Filter the entries down to the lines holding "College", then copy those lines.

**Data records**
----

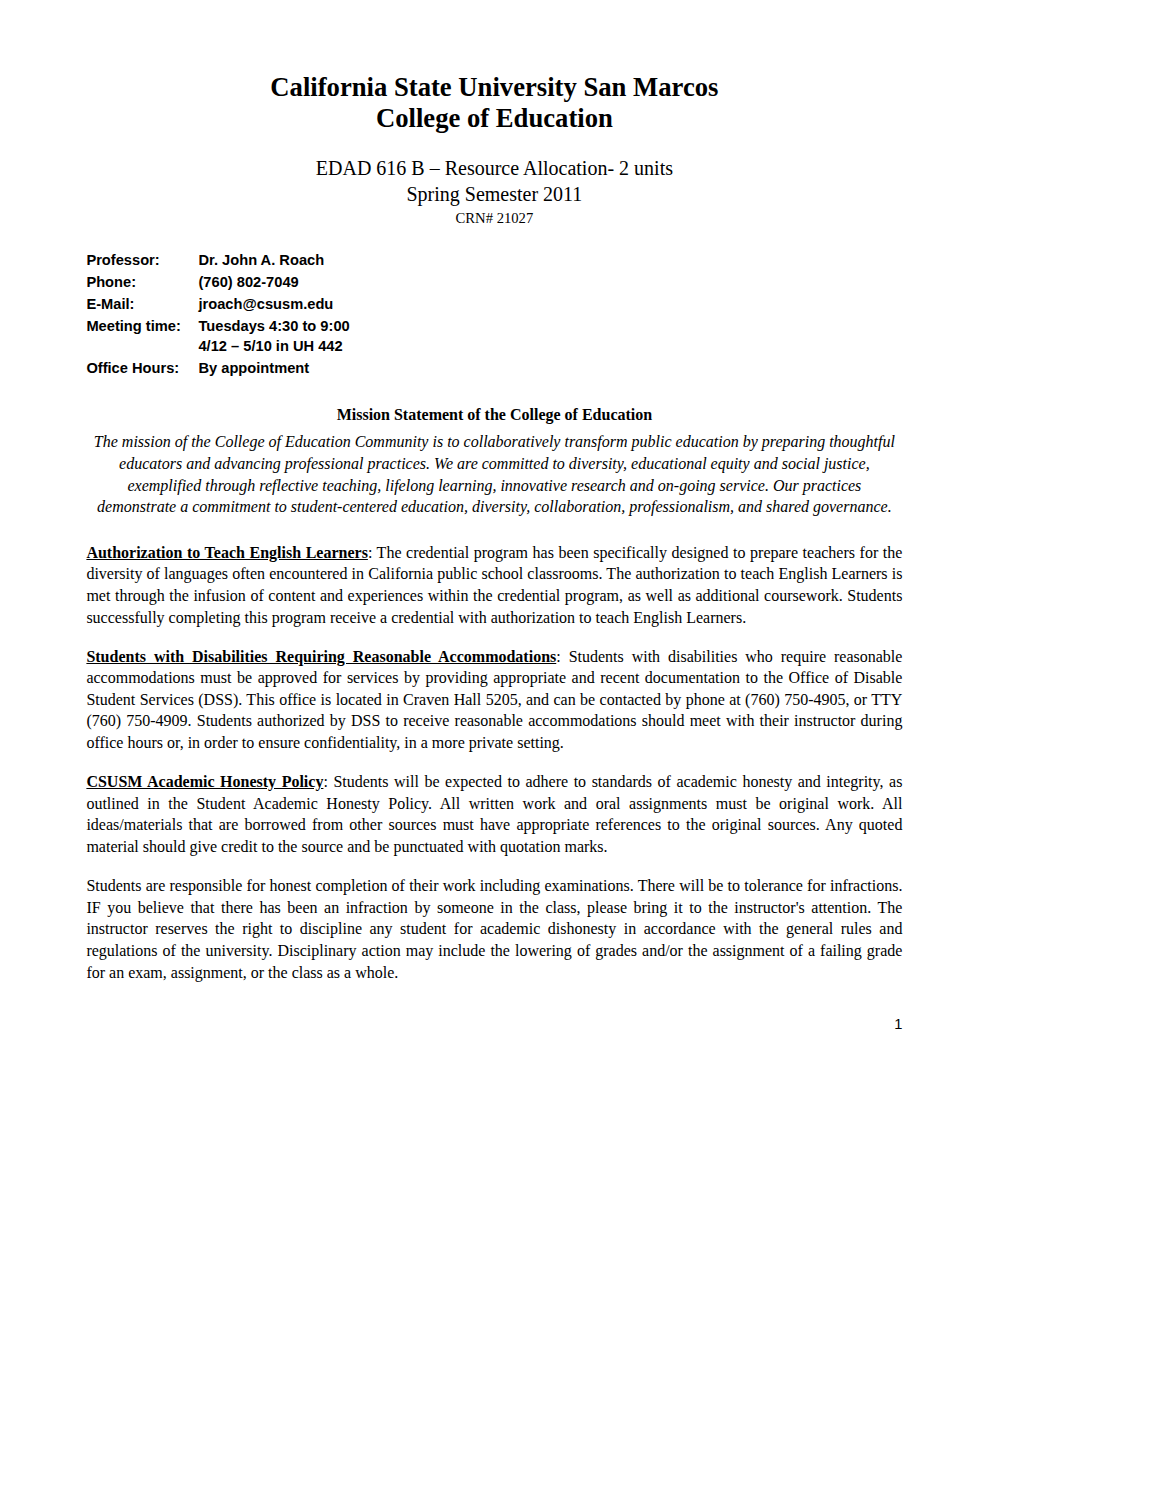California State University San Marcos
College of Education
EDAD 616 B – Resource Allocation- 2 units
Spring Semester 2011
CRN# 21027
| Professor: | Dr. John A. Roach |
| Phone: | (760) 802-7049 |
| E-Mail: | jroach@csusm.edu |
| Meeting time: | Tuesdays 4:30 to 9:00 4/12 – 5/10 in UH 442 |
| Office Hours: | By appointment |
Mission Statement of the College of Education
The mission of the College of Education Community is to collaboratively transform public education by preparing thoughtful educators and advancing professional practices. We are committed to diversity, educational equity and social justice, exemplified through reflective teaching, lifelong learning, innovative research and on-going service. Our practices demonstrate a commitment to student-centered education, diversity, collaboration, professionalism, and shared governance.
Authorization to Teach English Learners: The credential program has been specifically designed to prepare teachers for the diversity of languages often encountered in California public school classrooms. The authorization to teach English Learners is met through the infusion of content and experiences within the credential program, as well as additional coursework. Students successfully completing this program receive a credential with authorization to teach English Learners.
Students with Disabilities Requiring Reasonable Accommodations: Students with disabilities who require reasonable accommodations must be approved for services by providing appropriate and recent documentation to the Office of Disable Student Services (DSS). This office is located in Craven Hall 5205, and can be contacted by phone at (760) 750-4905, or TTY (760) 750-4909. Students authorized by DSS to receive reasonable accommodations should meet with their instructor during office hours or, in order to ensure confidentiality, in a more private setting.
CSUSM Academic Honesty Policy: Students will be expected to adhere to standards of academic honesty and integrity, as outlined in the Student Academic Honesty Policy. All written work and oral assignments must be original work. All ideas/materials that are borrowed from other sources must have appropriate references to the original sources. Any quoted material should give credit to the source and be punctuated with quotation marks.
Students are responsible for honest completion of their work including examinations. There will be to tolerance for infractions. IF you believe that there has been an infraction by someone in the class, please bring it to the instructor's attention. The instructor reserves the right to discipline any student for academic dishonesty in accordance with the general rules and regulations of the university. Disciplinary action may include the lowering of grades and/or the assignment of a failing grade for an exam, assignment, or the class as a whole.
1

----

**Task solution**
College of Education
Mission Statement of the College of Education
The mission of the College of Education Community is to collaboratively transform public education by preparing thoughtful educators and advancing professional practices. We are committed to diversity, educational equity and social justice, exemplified through reflective teaching, lifelong learning, innovative research and on-going service. Our practices demonstrate a commitment to student-centered education, diversity, collaboration, professionalism, and shared governance.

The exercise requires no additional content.